Une fois les coûts de fonctionnement et d'investissements couverts, et le Blood Money est sans doute un bon moyen pour financer la centrale, l'action des acheteurs doit se focaliser à optimiser les conditions d'achats, les services associés, le support technique… et répercuter les gains d'achats négociés (exprimés en Delta-rebates) aux opérationnels pour créer un avantage concurrentiel lors des appels d'offres, générer de la croissance et de la marge opérationnelle.


A ce titre, les acheteurs doivent œuvrer en étroite relation avec les "Bid Managers", responsables grands comptes ou cellule de chiffrage pour établir le niveau de prix net à atteindre pour aborder les appels d'offres, dans les meilleures conditions, c'est le "Price to Win"


En dehors des indicateurs classiques, celui faisant ressortir les Delta-rebates me semble donc le mieux refléter la performance de l'acheteur, sa contribution à négocier les meilleures conditions tarifaires multi- nettes.

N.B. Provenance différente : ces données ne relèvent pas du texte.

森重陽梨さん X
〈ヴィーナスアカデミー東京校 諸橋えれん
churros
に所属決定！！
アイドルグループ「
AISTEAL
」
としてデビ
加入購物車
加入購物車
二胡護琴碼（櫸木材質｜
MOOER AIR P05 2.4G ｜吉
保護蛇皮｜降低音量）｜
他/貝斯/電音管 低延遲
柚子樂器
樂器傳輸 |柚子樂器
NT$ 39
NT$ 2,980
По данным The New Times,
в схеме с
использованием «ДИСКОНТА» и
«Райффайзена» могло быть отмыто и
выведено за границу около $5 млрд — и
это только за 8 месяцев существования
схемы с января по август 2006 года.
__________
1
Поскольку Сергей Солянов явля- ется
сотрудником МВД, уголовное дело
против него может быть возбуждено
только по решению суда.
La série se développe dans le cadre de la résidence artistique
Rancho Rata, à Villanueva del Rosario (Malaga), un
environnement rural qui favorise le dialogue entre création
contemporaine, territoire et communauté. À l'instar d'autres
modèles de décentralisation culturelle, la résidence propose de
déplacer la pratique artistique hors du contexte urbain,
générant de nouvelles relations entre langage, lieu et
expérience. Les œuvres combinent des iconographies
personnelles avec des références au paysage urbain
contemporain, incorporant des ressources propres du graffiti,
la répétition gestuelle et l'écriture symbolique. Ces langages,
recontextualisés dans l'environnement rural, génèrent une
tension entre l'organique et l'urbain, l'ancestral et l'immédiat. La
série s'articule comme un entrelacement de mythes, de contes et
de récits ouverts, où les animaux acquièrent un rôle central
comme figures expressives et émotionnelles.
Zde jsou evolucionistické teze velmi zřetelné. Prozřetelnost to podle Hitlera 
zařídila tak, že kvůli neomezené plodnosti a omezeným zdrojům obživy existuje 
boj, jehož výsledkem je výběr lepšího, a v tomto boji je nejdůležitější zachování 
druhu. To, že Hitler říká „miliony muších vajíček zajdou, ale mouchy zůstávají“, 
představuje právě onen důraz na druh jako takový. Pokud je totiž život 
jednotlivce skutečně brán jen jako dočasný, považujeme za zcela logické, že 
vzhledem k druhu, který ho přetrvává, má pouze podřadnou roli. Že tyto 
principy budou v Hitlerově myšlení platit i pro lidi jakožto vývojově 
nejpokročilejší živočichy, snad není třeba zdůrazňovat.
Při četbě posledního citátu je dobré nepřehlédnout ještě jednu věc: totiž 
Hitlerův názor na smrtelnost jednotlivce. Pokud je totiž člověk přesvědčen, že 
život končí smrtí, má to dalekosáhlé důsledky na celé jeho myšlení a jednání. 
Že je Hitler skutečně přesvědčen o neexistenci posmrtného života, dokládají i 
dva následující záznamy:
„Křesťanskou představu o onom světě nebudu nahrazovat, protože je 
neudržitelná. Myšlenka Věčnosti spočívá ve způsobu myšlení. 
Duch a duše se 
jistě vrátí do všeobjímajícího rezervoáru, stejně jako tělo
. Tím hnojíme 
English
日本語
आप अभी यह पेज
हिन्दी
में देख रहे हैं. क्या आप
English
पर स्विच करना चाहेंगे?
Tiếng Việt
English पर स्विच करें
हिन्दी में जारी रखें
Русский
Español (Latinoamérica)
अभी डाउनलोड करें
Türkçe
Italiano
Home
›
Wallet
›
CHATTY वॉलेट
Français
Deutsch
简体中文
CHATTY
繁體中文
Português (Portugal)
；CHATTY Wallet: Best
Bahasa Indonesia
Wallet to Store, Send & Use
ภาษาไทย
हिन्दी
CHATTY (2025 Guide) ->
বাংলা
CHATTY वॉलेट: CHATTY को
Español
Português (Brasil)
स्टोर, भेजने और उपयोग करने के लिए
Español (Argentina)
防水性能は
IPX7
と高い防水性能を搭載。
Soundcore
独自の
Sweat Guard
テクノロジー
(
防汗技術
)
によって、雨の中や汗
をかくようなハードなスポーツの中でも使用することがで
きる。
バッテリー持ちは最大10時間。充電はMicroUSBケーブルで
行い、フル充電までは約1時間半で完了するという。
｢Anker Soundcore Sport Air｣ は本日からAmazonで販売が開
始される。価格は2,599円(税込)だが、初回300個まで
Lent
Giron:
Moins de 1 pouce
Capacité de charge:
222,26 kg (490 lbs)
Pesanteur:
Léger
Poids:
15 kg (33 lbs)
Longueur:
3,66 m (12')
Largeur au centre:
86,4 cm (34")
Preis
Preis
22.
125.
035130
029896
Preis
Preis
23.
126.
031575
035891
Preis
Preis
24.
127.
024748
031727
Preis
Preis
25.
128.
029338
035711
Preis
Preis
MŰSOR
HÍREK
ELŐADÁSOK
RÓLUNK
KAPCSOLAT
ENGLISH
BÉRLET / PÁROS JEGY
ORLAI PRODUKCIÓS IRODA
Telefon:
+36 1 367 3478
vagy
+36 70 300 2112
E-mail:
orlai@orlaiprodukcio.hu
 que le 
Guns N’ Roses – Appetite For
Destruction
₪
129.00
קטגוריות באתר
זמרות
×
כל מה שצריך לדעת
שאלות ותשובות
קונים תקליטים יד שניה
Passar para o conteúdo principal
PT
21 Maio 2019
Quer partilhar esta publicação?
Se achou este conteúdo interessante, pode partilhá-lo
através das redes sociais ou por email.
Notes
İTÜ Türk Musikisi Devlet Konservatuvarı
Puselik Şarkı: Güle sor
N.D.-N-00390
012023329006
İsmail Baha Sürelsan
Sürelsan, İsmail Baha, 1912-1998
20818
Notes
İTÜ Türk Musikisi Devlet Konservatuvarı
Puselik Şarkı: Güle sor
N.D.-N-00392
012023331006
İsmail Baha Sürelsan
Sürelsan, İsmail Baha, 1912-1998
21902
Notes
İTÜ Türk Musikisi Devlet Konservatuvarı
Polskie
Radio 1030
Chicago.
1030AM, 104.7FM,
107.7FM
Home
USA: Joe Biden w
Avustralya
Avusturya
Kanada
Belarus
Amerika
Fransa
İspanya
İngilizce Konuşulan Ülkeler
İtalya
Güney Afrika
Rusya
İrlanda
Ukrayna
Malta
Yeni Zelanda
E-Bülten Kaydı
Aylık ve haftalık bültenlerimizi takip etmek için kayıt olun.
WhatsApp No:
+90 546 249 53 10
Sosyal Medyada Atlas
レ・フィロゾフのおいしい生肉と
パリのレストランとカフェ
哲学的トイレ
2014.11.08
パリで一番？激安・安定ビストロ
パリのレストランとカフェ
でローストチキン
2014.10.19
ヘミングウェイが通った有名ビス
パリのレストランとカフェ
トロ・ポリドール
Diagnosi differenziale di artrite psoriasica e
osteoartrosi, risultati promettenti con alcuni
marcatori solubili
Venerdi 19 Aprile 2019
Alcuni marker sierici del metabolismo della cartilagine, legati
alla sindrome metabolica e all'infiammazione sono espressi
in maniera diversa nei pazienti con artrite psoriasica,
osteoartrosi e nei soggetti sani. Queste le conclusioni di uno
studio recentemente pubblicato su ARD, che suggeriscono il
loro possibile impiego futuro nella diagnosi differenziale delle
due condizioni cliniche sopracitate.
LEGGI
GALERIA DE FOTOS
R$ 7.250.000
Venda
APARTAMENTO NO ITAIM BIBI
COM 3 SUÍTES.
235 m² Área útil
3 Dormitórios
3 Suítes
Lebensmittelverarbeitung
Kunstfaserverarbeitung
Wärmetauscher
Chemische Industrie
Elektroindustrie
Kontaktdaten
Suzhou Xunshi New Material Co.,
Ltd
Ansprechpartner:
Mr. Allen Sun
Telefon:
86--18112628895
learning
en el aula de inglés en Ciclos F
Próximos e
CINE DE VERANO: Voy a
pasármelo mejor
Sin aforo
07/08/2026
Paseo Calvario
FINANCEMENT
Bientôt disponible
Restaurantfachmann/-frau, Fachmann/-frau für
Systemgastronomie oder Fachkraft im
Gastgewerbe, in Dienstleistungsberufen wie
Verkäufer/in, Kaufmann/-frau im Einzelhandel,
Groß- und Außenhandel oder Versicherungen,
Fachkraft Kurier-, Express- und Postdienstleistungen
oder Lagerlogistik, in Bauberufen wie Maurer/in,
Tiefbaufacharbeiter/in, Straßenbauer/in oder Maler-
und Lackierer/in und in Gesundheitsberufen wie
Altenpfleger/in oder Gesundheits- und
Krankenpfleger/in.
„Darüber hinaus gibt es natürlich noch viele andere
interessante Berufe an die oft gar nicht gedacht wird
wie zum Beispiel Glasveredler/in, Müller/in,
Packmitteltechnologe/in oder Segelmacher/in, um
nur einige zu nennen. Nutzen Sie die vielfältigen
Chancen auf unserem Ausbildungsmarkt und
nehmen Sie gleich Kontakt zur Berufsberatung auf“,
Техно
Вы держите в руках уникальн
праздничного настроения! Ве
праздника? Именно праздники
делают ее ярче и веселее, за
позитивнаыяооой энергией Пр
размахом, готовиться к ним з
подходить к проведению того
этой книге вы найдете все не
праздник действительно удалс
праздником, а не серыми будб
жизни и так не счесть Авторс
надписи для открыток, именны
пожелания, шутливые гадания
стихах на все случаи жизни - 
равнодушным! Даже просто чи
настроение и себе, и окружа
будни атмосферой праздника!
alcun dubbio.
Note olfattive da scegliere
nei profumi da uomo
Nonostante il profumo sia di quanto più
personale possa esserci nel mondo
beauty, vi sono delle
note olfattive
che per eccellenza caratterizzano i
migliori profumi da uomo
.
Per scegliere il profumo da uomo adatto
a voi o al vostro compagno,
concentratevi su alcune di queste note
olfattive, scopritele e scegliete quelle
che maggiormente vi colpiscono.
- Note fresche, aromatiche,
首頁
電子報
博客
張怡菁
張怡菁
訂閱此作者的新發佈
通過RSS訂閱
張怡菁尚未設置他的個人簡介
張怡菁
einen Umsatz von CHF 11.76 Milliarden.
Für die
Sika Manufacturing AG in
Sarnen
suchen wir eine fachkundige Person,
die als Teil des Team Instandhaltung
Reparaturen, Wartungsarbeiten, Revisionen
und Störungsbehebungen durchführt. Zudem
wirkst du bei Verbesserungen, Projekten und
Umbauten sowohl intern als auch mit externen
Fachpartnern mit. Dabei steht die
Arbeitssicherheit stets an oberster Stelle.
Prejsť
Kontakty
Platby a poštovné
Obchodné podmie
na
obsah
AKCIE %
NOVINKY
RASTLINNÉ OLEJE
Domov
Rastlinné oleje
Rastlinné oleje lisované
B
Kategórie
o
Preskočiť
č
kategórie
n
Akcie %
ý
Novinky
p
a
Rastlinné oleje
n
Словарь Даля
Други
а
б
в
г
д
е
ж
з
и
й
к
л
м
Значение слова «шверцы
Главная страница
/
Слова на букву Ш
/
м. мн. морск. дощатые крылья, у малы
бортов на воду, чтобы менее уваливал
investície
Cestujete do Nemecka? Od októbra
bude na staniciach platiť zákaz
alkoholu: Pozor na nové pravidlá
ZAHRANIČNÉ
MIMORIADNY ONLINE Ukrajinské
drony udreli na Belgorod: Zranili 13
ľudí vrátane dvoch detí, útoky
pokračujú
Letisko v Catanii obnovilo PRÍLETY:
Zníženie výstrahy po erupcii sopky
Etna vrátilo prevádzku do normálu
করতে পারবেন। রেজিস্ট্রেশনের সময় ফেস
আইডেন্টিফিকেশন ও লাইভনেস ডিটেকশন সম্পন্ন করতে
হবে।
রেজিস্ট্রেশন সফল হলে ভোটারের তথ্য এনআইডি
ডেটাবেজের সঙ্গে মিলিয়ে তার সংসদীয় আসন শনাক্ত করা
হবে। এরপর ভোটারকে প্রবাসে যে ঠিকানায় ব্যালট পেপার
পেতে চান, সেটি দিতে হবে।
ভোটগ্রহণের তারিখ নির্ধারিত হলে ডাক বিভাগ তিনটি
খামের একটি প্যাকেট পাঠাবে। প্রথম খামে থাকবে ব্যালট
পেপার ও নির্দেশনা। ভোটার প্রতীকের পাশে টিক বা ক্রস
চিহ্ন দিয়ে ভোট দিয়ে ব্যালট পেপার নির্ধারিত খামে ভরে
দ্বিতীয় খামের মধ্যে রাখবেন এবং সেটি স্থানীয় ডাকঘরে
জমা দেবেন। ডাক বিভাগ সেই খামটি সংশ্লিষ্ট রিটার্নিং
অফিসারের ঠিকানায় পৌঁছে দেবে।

D'une manière opérationnelle, le couverture de la centrale doit s'effectuer à la fois Top-Down et Bottom-Up ;


  1. Top-Down, lorsque les objectifs et le besoin en financement du département Achats est décliné par la direction entre les différentes commodités, les MRO et les Capex

  2. Bottom-Up, lorsque les acheteurs fixent leurs objectifs d'optimisation des conditions entre les fournisseurs répartis entre chèques demandés pour les uns, des conditions nettes pour d'autres, et, pourquoi pas, un mix entre les deux sources de revenus.


Un réconciliation est alors effectué pour évaluer le taux de couverture de la centrale et fixer le niveau d'économies en termes de prix nets à destination des entités sur le terrain.


En supplément des indicateurs traditionnels, une troisième voie consisterait à évaluer la Centrale sur sa contribution à la marge brute unitaire de la société, pourquoi pas ? Ce type d'indicateurs présenterait l'avantage de donner une vision de bout en bout de l'apport des acheteurs au commerce dont les deux activités sont indubitablement interdépendantes.